▸ **What the task requires**
Task for the records below: copy exactly from the first line on, stopping once the line with "It is a condition of employment that new" is copied, and leave out the pictures.

Collection entries:
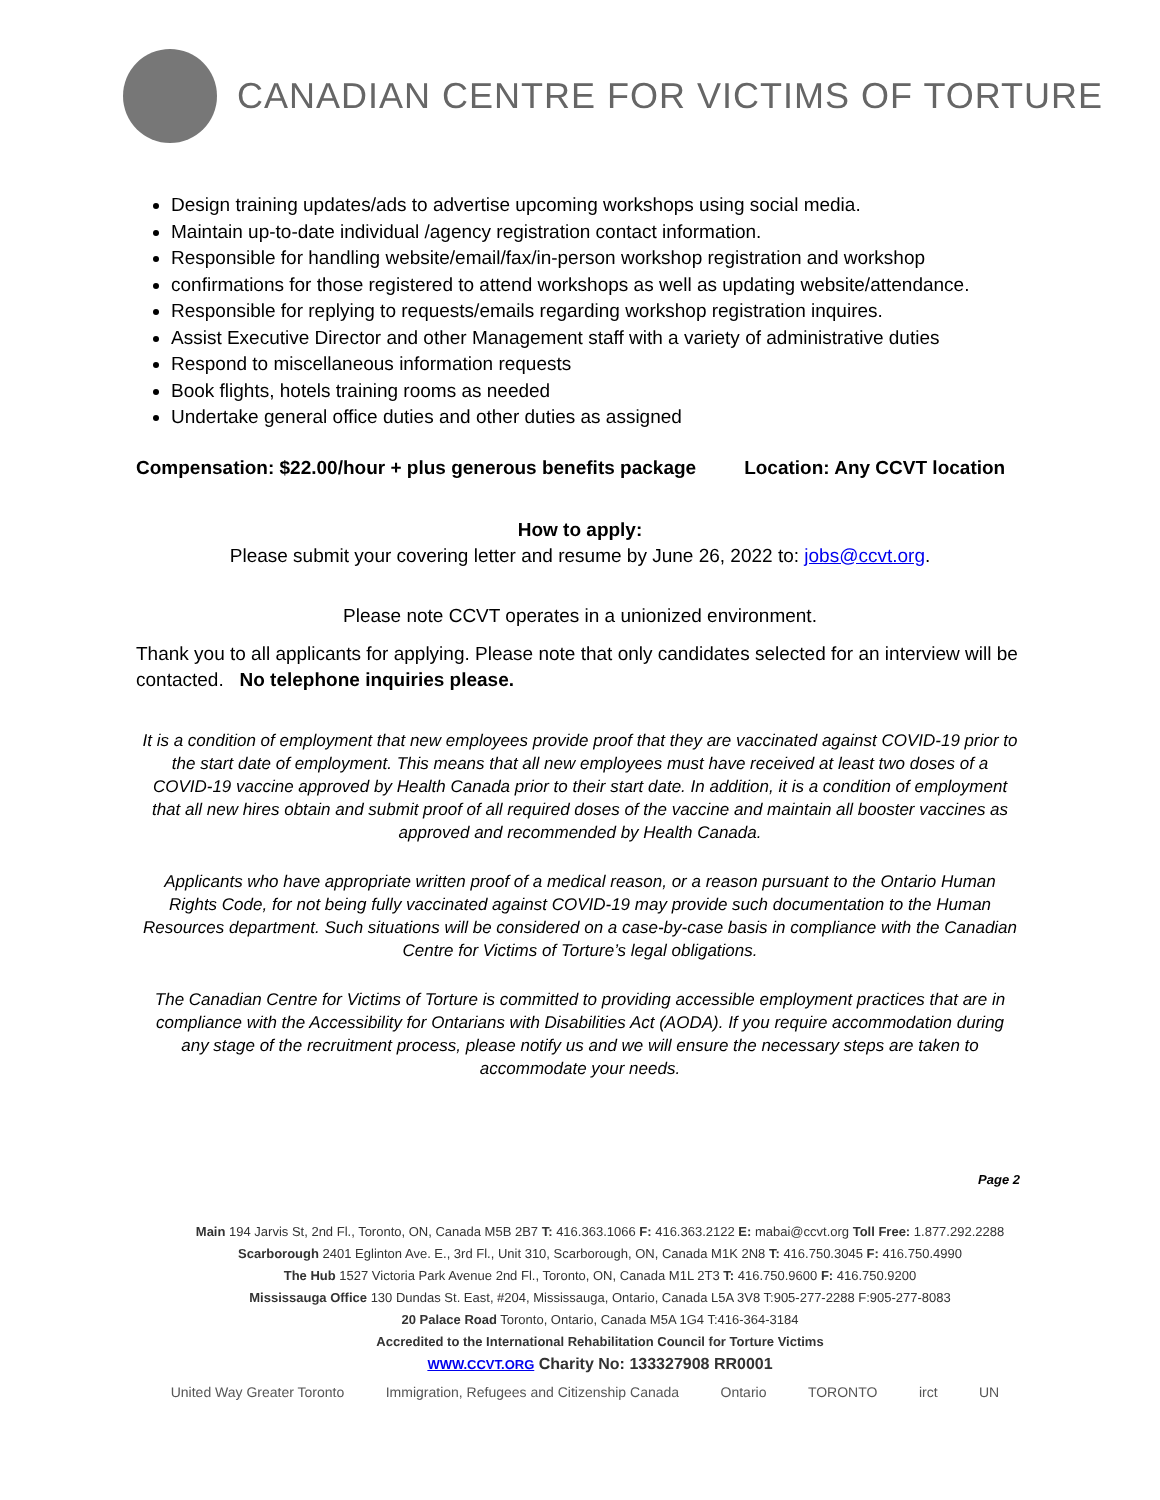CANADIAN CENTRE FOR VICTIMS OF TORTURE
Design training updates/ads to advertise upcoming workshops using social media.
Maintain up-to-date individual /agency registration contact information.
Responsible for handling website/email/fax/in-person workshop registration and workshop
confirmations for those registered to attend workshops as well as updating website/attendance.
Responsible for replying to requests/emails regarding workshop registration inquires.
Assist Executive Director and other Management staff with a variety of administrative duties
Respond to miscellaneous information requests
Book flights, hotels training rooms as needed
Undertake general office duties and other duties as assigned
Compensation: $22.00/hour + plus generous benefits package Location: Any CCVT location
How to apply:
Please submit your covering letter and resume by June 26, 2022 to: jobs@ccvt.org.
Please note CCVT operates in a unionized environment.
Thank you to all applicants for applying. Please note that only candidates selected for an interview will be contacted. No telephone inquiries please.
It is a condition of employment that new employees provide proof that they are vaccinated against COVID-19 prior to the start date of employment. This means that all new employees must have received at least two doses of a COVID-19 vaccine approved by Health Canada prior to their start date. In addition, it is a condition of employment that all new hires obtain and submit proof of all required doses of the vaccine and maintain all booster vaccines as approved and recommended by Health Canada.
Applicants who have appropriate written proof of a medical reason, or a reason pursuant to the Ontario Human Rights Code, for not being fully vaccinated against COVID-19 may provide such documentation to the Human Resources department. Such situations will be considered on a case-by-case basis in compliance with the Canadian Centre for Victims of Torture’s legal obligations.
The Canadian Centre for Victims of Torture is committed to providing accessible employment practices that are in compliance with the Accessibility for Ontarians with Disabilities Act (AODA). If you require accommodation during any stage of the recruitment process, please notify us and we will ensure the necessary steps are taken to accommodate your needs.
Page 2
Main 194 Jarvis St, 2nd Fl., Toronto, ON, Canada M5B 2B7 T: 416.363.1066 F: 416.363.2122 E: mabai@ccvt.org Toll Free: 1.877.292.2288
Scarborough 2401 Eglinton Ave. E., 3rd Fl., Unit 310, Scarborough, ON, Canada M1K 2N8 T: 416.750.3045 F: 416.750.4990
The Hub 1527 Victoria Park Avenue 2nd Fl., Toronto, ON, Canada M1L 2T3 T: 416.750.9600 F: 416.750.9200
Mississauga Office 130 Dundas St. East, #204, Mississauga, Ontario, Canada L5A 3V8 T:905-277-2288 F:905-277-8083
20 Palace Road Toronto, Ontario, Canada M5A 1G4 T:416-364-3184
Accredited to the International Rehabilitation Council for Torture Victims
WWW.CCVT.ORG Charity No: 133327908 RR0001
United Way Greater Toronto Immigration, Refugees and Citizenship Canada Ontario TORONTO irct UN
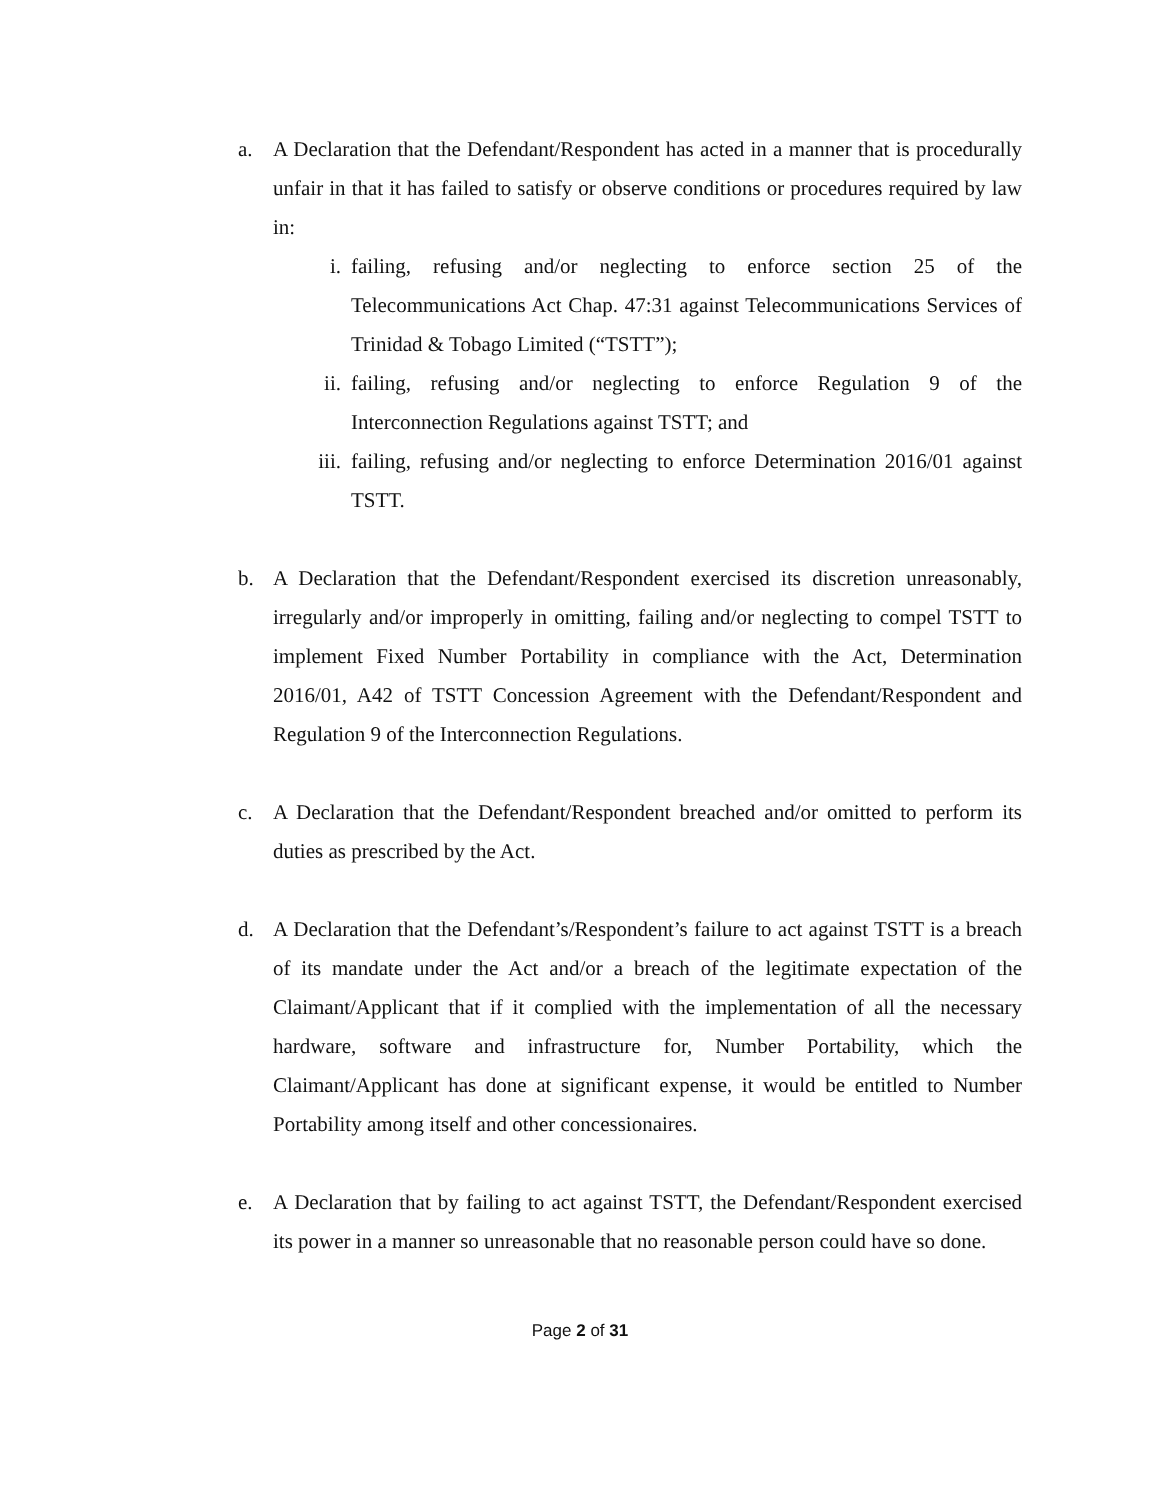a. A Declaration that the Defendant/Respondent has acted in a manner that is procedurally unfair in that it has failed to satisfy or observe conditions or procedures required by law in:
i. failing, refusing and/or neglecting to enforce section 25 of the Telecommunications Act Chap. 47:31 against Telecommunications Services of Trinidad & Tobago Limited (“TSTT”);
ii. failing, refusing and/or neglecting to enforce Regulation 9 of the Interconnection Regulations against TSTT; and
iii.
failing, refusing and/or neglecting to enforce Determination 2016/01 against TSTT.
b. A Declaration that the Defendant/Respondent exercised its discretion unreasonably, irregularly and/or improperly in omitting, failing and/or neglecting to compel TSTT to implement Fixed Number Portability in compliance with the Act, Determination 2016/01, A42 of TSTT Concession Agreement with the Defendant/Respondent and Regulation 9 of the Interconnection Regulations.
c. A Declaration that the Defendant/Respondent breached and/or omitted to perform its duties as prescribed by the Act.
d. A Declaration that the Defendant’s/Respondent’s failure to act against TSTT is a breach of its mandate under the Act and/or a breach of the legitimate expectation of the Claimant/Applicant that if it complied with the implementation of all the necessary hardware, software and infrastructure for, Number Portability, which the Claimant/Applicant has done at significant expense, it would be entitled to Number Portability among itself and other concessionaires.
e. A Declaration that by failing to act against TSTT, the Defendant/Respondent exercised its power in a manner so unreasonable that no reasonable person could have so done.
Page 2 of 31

▸ **Answer box**
CANADIAN CENTRE FOR VICTIMS OF TORTURE
Design training updates/ads to advertise upcoming workshops using social media.
Maintain up-to-date individual /agency registration contact information.
Responsible for handling website/email/fax/in-person workshop registration and workshop
confirmations for those registered to attend workshops as well as updating website/attendance.
Responsible for replying to requests/emails regarding workshop registration inquires.
Assist Executive Director and other Management staff with a variety of administrative duties
Respond to miscellaneous information requests
Book flights, hotels training rooms as needed
Undertake general office duties and other duties as assigned
Compensation: $22.00/hour + plus generous benefits package Location: Any CCVT location
How to apply:
Please submit your covering letter and resume by June 26, 2022 to: jobs@ccvt.org.
Please note CCVT operates in a unionized environment.
Thank you to all applicants for applying. Please note that only candidates selected for an interview will be contacted. No telephone inquiries please.
It is a condition of employment that new employees provide proof that they are vaccinated against COVID-19 prior to the start date of employment. This means that all new employees must have received at least two doses of a COVID-19 vaccine approved by Health Canada prior to their start date. In addition, it is a condition of employment that all new hires obtain and submit proof of all required doses of the vaccine and maintain all booster vaccines as approved and recommended by Health Canada.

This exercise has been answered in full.